EXERCISE:
Output every entry exactly, from the first line to the last.

[Recorded data]
╭──

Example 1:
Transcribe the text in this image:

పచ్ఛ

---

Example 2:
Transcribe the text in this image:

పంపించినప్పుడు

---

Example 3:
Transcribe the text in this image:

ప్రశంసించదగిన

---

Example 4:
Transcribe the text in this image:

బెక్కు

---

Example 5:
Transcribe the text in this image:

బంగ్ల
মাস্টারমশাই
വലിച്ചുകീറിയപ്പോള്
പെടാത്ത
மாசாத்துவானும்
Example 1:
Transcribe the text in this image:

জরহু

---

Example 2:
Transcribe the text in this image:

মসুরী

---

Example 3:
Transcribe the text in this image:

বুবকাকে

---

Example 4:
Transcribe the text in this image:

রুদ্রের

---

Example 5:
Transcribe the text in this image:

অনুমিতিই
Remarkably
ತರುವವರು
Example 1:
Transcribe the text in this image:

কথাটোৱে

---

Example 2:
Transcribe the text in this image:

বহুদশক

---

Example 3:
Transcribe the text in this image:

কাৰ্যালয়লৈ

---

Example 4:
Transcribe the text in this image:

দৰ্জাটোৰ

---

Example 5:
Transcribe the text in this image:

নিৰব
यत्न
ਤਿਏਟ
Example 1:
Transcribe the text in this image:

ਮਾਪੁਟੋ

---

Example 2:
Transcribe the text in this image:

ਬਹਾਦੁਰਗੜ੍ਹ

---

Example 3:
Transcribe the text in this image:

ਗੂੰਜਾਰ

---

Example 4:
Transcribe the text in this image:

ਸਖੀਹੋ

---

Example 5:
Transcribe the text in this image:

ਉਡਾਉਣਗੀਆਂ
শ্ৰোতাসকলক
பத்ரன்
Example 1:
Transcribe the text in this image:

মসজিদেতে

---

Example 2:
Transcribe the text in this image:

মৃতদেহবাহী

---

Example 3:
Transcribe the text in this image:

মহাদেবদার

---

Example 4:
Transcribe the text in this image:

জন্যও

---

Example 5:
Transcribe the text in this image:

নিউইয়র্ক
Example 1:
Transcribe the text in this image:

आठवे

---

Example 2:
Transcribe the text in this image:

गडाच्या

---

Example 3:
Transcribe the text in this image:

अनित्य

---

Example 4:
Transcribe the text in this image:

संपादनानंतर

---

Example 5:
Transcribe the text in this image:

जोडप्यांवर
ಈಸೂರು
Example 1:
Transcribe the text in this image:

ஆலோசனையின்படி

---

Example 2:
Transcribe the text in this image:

╰──

OUTPUT OF THE EXERCISE:
Example 1:
Transcribe the text in this image:

పచ్ఛ

---

Example 2:
Transcribe the text in this image:

పంపించినప్పుడు

---

Example 3:
Transcribe the text in this image:

ప్రశంసించదగిన

---

Example 4:
Transcribe the text in this image:

బెక్కు

---

Example 5:
Transcribe the text in this image:

బంగ్ల
মাস্টারমশাই
വലിച്ചുകീറിയപ്പോള്
പെടാത്ത
மாசாத்துவானும்
Example 1:
Transcribe the text in this image:

জরহু

---

Example 2:
Transcribe the text in this image:

মসুরী

---

Example 3:
Transcribe the text in this image:

বুবকাকে

---

Example 4:
Transcribe the text in this image:

রুদ্রের

---

Example 5:
Transcribe the text in this image:

অনুমিতিই
Remarkably
ತರುವವರು
Example 1:
Transcribe the text in this image:

কথাটোৱে

---

Example 2:
Transcribe the text in this image:

বহুদশক

---

Example 3:
Transcribe the text in this image:

কাৰ্যালয়লৈ

---

Example 4:
Transcribe the text in this image:

দৰ্জাটোৰ

---

Example 5:
Transcribe the text in this image:

নিৰব
यत्न
ਤਿਏਟ
Example 1:
Transcribe the text in this image:

ਮਾਪੁਟੋ

---

Example 2:
Transcribe the text in this image:

ਬਹਾਦੁਰਗੜ੍ਹ

---

Example 3:
Transcribe the text in this image:

ਗੂੰਜਾਰ

---

Example 4:
Transcribe the text in this image:

ਸਖੀਹੋ

---

Example 5:
Transcribe the text in this image:

ਉਡਾਉਣਗੀਆਂ
শ্ৰোতাসকলক
பத்ரன்
Example 1:
Transcribe the text in this image:

মসজিদেতে

---

Example 2:
Transcribe the text in this image:

মৃতদেহবাহী

---

Example 3:
Transcribe the text in this image:

মহাদেবদার

---

Example 4:
Transcribe the text in this image:

জন্যও

---

Example 5:
Transcribe the text in this image:

নিউইয়র্ক
Example 1:
Transcribe the text in this image:

आठवे

---

Example 2:
Transcribe the text in this image:

गडाच्या

---

Example 3:
Transcribe the text in this image:

अनित्य

---

Example 4:
Transcribe the text in this image:

संपादनानंतर

---

Example 5:
Transcribe the text in this image:

जोडप्यांवर
ಈಸೂರು
Example 1:
Transcribe the text in this image:

ஆலோசனையின்படி

---

Example 2:
Transcribe the text in this image:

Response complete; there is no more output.